----- ФРАГМЕНТ

- А каковы были отношения между белыми русскими и советскими эмигрантами?
- Я уже сказал вашему генконсулу: по моему мнению, эмиграция самоупразднилась в день начала Великой Отечественной войны. В тот день все толпой ринулись в консульство - очередь аж на мосту стояла! Все хотели на фронт, нужно защищать Родину. Мы в первый же день всем оркестром подали заявление в консульство, и еще человек 30 добровольцев - просили всех нас отправить на фронт. И получился документ, как древний папирус. К тому времени в консульстве сменилось 3 или 4 консула. Через два месяца немцы уже были под Смоленском, я опять пришел в консульство. И опять напал на Ерофеева! Он снова спросил: "Какие проблемы?". "Проблемы те же. Просим всех нас немедленно отправить на фронт!" - "Ну молодцы, патриоты!.. Передайте вашим музыкантам: с фашистами справятся и без нас. Вы здесь нужнее!". Так он снова нас спас. Я потом услышал от знакомого, что будто Ерофеев говорил: "Таким успехом пользуется наш оркестр советский, и вдруг его на убой". Я лишь спустя годы понял, что он тогда для нас сделал. Ведь наш горячий патриотизм могли иначе понять в компетентных органах, тем более что мы выросли за границей. Сейчас я думаю - это судьба. Я ведь сторонником Вернадского стал. Может быть, это предписано было.
А что касается многих русских эмигрантов, так они в наш Советский клуб [Клуб граждан СССР, Союз Возвращенцев - Л.Ч.] прямо партиями приходили записываться, потому и пришлось искать более просторное помещение. Тогда перелом в сознании произошел. Все считали, что дело не в политических пристрастиях, а в том, что нужно защищать свою землю от врага.

----------

▶ [ЗАДАНИЯ]:
a) Выпишите из беседы об эмиграции все фрагменты, заключённые в кавычки.
b) Продолжите беседу об эмиграции, начав сразу после её последней фразы.
Строки ниже взяты из другого источника.

----- ПЕРЕЧЕНЬ ЗАПИСЕЙ

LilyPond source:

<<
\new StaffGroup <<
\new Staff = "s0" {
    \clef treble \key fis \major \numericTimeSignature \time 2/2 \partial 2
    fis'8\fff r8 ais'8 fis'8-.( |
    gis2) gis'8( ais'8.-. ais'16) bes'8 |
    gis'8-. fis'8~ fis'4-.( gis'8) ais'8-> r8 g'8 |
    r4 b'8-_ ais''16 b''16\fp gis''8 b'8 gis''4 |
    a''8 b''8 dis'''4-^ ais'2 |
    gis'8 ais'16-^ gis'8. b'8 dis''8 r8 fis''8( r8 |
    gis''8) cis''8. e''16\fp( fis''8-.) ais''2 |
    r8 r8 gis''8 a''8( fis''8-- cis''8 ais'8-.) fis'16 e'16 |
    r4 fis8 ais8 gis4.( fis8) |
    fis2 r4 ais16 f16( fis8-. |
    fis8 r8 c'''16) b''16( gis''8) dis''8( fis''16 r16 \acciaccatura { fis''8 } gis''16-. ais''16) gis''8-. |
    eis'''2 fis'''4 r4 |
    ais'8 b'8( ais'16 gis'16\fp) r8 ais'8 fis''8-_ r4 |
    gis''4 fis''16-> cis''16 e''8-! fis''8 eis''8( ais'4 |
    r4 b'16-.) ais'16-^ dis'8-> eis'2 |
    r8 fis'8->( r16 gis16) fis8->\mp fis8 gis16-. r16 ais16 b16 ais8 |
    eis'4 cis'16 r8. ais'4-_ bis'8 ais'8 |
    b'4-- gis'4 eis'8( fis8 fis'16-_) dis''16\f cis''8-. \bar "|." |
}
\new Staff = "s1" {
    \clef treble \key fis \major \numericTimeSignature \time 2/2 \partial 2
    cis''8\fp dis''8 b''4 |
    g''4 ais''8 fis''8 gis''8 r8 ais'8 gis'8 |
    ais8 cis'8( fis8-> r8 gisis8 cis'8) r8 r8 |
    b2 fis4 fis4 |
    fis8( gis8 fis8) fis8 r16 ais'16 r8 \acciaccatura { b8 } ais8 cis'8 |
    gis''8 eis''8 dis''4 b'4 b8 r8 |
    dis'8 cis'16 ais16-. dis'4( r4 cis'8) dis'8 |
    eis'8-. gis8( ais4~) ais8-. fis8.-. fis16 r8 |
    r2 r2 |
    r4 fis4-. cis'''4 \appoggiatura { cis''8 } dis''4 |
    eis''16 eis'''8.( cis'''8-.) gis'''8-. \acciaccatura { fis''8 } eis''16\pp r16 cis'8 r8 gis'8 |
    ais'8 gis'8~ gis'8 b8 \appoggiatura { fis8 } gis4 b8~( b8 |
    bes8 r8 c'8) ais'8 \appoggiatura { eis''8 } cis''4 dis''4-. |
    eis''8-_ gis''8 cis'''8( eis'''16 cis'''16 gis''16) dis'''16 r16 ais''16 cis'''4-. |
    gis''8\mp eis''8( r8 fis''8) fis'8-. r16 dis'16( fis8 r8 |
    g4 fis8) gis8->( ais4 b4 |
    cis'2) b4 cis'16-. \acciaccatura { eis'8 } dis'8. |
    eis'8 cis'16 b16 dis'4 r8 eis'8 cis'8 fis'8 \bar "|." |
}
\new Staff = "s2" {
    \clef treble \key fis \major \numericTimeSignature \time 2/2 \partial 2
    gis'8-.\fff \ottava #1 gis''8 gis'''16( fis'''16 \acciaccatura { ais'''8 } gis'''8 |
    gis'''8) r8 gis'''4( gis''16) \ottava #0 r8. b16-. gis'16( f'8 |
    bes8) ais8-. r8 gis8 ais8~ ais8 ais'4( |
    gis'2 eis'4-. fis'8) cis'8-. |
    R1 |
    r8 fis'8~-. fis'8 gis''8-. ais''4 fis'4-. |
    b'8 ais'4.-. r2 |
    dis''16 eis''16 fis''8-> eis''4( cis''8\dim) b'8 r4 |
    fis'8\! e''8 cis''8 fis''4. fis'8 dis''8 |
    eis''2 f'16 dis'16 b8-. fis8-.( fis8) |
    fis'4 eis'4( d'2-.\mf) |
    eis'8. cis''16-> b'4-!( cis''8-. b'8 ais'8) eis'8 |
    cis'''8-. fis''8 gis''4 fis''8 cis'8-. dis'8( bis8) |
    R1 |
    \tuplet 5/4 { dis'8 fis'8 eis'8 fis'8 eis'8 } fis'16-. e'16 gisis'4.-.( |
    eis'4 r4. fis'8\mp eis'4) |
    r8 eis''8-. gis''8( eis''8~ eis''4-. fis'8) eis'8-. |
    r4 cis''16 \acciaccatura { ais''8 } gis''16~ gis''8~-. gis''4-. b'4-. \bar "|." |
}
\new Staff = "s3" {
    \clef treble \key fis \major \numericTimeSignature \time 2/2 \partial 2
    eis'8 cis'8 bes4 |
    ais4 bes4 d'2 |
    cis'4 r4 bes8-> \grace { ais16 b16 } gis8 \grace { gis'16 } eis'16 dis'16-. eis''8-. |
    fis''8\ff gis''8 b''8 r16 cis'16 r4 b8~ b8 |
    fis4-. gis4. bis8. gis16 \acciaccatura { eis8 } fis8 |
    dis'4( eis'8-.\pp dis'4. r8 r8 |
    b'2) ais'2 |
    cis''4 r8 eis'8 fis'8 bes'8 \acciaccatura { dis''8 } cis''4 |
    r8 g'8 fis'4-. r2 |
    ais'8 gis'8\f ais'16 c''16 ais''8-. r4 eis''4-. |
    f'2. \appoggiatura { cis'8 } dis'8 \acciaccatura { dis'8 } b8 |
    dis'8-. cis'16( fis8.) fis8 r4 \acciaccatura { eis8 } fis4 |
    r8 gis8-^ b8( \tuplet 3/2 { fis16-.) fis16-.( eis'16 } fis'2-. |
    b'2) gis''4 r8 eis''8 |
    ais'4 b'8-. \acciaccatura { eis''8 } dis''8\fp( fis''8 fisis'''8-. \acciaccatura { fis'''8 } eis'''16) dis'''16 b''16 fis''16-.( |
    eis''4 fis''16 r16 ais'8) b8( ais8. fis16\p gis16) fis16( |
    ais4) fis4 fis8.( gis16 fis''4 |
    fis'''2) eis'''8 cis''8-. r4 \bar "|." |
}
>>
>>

----------

▶ [ОТВЕТЫ ПО ЗАДАНИЯМ]:
a)
1. "Какие проблемы?"
2. "Проблемы те же. Просим всех нас немедленно отправить на фронт!"
3. "Ну молодцы, патриоты!.. Передайте вашим музыкантам: с фашистами справятся и без нас. Вы здесь нужнее!"
4. "Таким успехом пользуется наш оркестр советский, и вдруг его на убой"

b)
Благодаря словам Ерофеева, которые мы приняли за чистую монету, было решено: нужно приобретать специальность. В такое тяжелое время профессия музыканта вряд ли найдет применение на родине. Поэтому мы с братом и Толей Миненковым поступили в Шанхайский Высший Технический Центр, где преподавание велось на французском. Мы изучали французский (даже брали частные уроки), и одновременно - высшую математику на французском. Кстати, тогда же я всю французскую литературу прочел на французском языке. Тогда туго пришлось. В 1944 году я стал архитектором, а Игорь - инженером-строителем. Дипломы защищали на французском. Все втроем мы довели свое инженерное образование до конца.
Меня часто спрашивают: "Вы, наверное, жалеете, что столько времени попусту на всякие институты потратили?". Ничего подобного. Высшую математику я дважды проходил. Один раз по-русски, другой раз по-французски. Когда мы уже были в СССР, как-то приехали с гастролями в Караганду. А тут как раз вторая группа, бывшие харбинцы, поехала на Целину. Среди них был педагог по политеху, вел у нас высшую математику. Мы все стретились, они так гордились, что наш оркестр получил такую известность. Он тогда сказал: "Я соболезную! Какой из вас должен был выйти математик!". Так оказалось, что я запорол в себе математика.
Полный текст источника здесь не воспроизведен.